Paypal Customers Can Now Deposit and Withdraw Money at Walmart Stores

Paypal Customers Can Now Deposit and Withdraw Money at Walmart Stores

If you have a PayPal account, adding or withdrawing from your balance will now be as easy as a trip to Walmart.
A woman checks out at a Walmart register

Thanks to a partnership between PayPal and Walmart, unbanked families will now have a better place to stash their cash as we head into the holiday season.

Paypal announced today that by early November, Walmart customers with PayPal accounts would be able to deposit and withdraw money from their PayPal balance at any of the chain's 4,761 locations nationwide.

The service is available to all PayPal account holders, but if you carry a PayPal Cash Mastercard, you'll also be able to add or withdraw from your balance at Walmart ATMs or at one of the retailer's help desks.

The service isn't free

However you access your cash, the service will cost $3 per transaction.

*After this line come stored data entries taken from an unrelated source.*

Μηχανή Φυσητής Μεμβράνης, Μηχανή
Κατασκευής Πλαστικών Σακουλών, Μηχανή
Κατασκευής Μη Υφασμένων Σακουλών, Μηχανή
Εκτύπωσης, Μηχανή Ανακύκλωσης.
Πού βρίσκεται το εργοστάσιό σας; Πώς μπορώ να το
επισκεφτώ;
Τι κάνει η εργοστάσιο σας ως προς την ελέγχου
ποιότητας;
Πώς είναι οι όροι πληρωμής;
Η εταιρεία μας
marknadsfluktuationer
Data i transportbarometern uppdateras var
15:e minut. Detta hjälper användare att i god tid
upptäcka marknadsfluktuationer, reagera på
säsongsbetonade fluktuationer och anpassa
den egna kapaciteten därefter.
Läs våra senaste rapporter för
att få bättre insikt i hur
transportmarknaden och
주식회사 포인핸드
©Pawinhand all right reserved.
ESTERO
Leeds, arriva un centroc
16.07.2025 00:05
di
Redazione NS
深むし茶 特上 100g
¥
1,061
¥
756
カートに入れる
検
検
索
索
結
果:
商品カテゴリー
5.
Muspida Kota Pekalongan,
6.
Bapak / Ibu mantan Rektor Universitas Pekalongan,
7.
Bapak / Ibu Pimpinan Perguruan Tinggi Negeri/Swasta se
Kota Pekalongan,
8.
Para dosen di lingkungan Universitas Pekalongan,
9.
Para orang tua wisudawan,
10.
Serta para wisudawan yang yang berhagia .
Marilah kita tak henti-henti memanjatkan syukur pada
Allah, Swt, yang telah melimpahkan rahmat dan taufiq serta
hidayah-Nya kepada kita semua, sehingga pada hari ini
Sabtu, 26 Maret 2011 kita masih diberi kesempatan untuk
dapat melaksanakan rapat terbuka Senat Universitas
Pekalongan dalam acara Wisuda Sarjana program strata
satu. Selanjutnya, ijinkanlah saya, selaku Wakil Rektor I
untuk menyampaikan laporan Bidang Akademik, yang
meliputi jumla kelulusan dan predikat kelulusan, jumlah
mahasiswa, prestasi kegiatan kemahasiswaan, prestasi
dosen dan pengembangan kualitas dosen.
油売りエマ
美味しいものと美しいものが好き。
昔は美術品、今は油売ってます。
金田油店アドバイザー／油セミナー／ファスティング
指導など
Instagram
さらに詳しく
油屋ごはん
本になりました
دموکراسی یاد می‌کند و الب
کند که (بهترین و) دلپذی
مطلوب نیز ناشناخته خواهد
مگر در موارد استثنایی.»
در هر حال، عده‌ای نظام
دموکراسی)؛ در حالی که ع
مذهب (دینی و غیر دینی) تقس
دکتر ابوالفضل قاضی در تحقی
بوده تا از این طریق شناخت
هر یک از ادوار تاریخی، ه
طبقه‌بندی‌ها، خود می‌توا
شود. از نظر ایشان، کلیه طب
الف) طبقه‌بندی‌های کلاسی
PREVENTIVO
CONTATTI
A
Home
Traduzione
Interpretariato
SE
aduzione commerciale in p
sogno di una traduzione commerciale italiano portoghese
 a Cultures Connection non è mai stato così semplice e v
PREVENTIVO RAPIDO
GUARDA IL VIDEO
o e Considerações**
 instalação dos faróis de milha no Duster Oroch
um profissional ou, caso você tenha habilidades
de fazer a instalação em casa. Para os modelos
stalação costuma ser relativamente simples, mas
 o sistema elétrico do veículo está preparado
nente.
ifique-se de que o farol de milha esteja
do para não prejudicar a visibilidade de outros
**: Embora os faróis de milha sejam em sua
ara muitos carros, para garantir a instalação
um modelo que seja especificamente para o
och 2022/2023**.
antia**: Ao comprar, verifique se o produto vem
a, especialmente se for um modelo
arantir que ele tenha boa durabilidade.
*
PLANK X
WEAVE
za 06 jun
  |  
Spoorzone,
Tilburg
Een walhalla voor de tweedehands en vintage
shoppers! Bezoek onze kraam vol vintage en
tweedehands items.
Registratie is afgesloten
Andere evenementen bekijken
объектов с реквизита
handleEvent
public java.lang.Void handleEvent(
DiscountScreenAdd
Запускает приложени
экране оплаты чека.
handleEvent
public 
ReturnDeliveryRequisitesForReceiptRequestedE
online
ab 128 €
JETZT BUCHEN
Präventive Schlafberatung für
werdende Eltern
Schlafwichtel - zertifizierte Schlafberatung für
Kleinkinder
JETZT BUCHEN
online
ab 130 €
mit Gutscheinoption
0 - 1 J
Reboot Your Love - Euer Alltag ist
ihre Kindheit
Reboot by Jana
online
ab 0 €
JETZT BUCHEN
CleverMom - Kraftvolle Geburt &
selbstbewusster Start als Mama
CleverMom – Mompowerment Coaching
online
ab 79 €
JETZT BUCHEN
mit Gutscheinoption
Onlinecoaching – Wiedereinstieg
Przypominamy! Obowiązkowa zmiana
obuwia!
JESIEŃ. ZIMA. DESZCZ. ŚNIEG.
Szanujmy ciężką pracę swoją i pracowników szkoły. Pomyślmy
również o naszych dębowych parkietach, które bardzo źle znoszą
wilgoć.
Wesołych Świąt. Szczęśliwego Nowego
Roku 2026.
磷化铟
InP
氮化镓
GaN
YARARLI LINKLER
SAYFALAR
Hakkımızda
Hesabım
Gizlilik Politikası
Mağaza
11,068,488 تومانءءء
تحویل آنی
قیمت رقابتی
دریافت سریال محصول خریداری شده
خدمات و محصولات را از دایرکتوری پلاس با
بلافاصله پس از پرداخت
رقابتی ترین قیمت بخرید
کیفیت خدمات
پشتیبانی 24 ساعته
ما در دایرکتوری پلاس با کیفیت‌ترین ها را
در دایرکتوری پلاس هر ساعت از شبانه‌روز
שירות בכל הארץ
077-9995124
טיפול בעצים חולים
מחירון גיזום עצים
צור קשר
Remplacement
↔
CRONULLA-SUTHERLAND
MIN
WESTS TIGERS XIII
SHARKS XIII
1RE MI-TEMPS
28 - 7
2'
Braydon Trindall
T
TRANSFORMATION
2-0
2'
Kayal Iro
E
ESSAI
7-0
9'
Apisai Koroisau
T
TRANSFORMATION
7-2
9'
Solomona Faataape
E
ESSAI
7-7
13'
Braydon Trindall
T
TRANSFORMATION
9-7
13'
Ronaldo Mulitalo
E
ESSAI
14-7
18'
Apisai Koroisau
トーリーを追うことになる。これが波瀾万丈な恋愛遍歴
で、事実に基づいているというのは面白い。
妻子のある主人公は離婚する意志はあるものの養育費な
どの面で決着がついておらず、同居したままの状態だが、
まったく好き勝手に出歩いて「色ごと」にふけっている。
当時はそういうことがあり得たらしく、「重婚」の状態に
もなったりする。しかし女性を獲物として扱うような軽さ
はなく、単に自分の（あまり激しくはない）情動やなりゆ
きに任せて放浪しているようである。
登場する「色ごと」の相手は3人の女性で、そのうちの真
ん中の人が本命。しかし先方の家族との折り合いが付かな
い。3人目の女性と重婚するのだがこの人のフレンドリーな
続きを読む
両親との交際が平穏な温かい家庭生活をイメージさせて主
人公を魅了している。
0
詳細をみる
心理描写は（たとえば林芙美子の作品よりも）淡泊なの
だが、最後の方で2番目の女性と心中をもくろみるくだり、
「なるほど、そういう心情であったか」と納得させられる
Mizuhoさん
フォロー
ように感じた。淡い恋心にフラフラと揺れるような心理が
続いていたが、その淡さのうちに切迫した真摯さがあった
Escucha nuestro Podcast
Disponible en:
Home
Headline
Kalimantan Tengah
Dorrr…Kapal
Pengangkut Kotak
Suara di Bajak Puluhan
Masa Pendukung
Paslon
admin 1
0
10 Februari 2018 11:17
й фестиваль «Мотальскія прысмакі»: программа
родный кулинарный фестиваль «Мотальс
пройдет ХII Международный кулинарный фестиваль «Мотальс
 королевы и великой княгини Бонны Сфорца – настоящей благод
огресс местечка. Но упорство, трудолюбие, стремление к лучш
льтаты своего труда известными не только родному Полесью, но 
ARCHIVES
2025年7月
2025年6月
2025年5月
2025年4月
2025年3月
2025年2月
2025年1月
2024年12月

While paying a fee to access your own money is an annoyance, the fee is comparable to the average ATM fee most banks' charge if you use an ATM outside of your bank's network.

It's important to note that this step is necessary if you want to use your PayPal balance to make a purchase at Walmart. You can't simply pay for Walmart purchases directly through the PayPal app.

Who does this help?

One in four households falls into the category of being unbanked or underbanked, according to the FDIC. In many cases, these families don't hold a bank account because they lack the financial resources to warrant opening one in the first place. Other families simply lack an understanding of how the banking system works.

That means approximately 9 million families in the U.S. use no traditional banking service, and another 24.5 million households rely heavily on financial services outside of the traditional banking system, such as predatory payday loans, even though they do have a savings or checking account.

Unbanked households also face another challenge: because their income can vary significantly from month to month, building an emergency savings fund is difficult. But for those who do manage to save money for the proverbial rainy day, they currently store this cash in their house or at the home of a friend or family member, putting it at risk for theft or loss.

Online banking is still better—and it's on the rise

While keeping your money in a PayPal account is a much better option than under your mattress, opening an account at an online bank is better. It provides the same FDIC insurance and easy, mobile access as a PayPal account, but money stored in an online bank account has the opportunity to generate interest, and it can help you build your credit.

The good news: the use of online banking is on the rise. The FDIC found a substantial increase in online and mobile banking between 2013 and 2015, with more than one-third of households reporting online banking as their primary method for accessing a bank account.